倉庫はいつもの活気が無く、少し肌を痺れさせる様な緊張感が漂っていた。


『……敦』



「ぅわぁぁあああ‼」


敦に後ろから声をかけると大声を出して後ずさっていった。



肩を落としてそれを見ると、敦はびっくりしたー、と息を吐いていた?


「総長、送りましょうか?」



「あぁ……………」



『一時的に家に帰るのか…


あ、キーケースとってこないと』



「あ?あぁ…そうだな」



私と來哉は部屋に行ってキーケースを取り出した。




…----……--…-…………---------……



外が何だか五月蝿い。



私は外に神経を集中させようとして、來哉が舌打ちした。



「……ここに居ろ。



絶対出てくるな」



…………



やっぱり、抗争?





なら、私だって





『私も獣帝の人間なんですけど?』



口角を上げて言うと、來哉は目を見開いてすぐ溜息を吐いた。



「ったく……喧嘩したがる女何か、てめぇくらいだぞ」



『貶してるの?』




「……いや、褒めてる」




來哉は少し笑ってドアを開けた。




すぐに扉の向こうに目を向けて眉間に皺を寄せた。




「……危ない事だけはするな。
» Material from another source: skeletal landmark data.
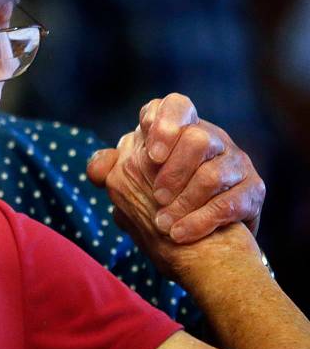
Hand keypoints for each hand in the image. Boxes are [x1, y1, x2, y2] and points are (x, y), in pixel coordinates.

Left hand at [87, 93, 264, 244]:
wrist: (201, 243)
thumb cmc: (162, 204)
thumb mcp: (132, 184)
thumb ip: (111, 171)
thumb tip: (95, 169)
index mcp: (178, 129)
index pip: (173, 105)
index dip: (163, 124)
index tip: (152, 156)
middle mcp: (211, 138)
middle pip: (196, 137)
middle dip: (174, 170)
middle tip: (157, 197)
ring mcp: (235, 162)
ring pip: (215, 171)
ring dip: (186, 200)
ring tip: (164, 223)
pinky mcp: (253, 190)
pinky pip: (232, 201)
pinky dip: (202, 221)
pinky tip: (181, 234)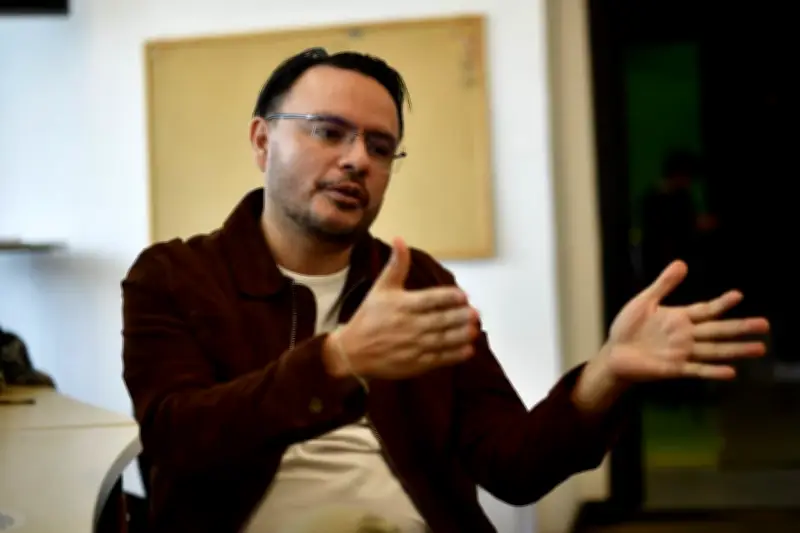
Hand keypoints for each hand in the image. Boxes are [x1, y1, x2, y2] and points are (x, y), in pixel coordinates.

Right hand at [327, 238, 479, 379]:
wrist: (352, 351)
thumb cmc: (369, 316)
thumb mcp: (381, 288)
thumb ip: (396, 265)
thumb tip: (400, 238)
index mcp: (402, 305)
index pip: (430, 300)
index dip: (449, 297)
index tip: (464, 296)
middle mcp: (409, 325)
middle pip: (441, 320)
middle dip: (460, 316)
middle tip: (476, 312)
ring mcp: (413, 346)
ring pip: (443, 340)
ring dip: (461, 335)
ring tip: (475, 329)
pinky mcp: (414, 363)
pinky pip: (439, 358)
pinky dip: (455, 355)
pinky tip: (468, 350)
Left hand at [604, 260, 768, 381]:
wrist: (614, 354)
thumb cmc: (627, 327)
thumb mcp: (644, 302)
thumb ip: (663, 284)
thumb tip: (682, 263)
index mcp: (680, 318)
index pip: (707, 309)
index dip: (722, 303)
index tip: (738, 294)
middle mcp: (686, 335)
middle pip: (718, 330)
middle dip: (741, 327)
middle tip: (765, 325)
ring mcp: (682, 352)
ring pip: (715, 350)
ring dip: (736, 350)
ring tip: (759, 348)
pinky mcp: (674, 369)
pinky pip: (697, 369)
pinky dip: (713, 371)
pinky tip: (731, 372)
」



『はいはい。』




「危なくなったら助けを呼べ。」



『はいはい。』





來哉は解ってんのか、と怒りを露わにしながらドアの向こうに1人で向かった。





私もその後をついていくと、激しい喧騒が広がっていた。






紘も、皆戦ってる。




私は口角を上げて階段の手摺から飛び降りた。



「あってめっ……」



來哉が何か言ってたけど無視。



私は着地してすぐに1人を殴った。




『さーおいで?』



指の関節を鳴らしながら微笑んだ。



『腰抜けたの?ヘタレクソ野郎共が』



挑発にすぐ乗る男共を殴って蹴ってを繰り返す。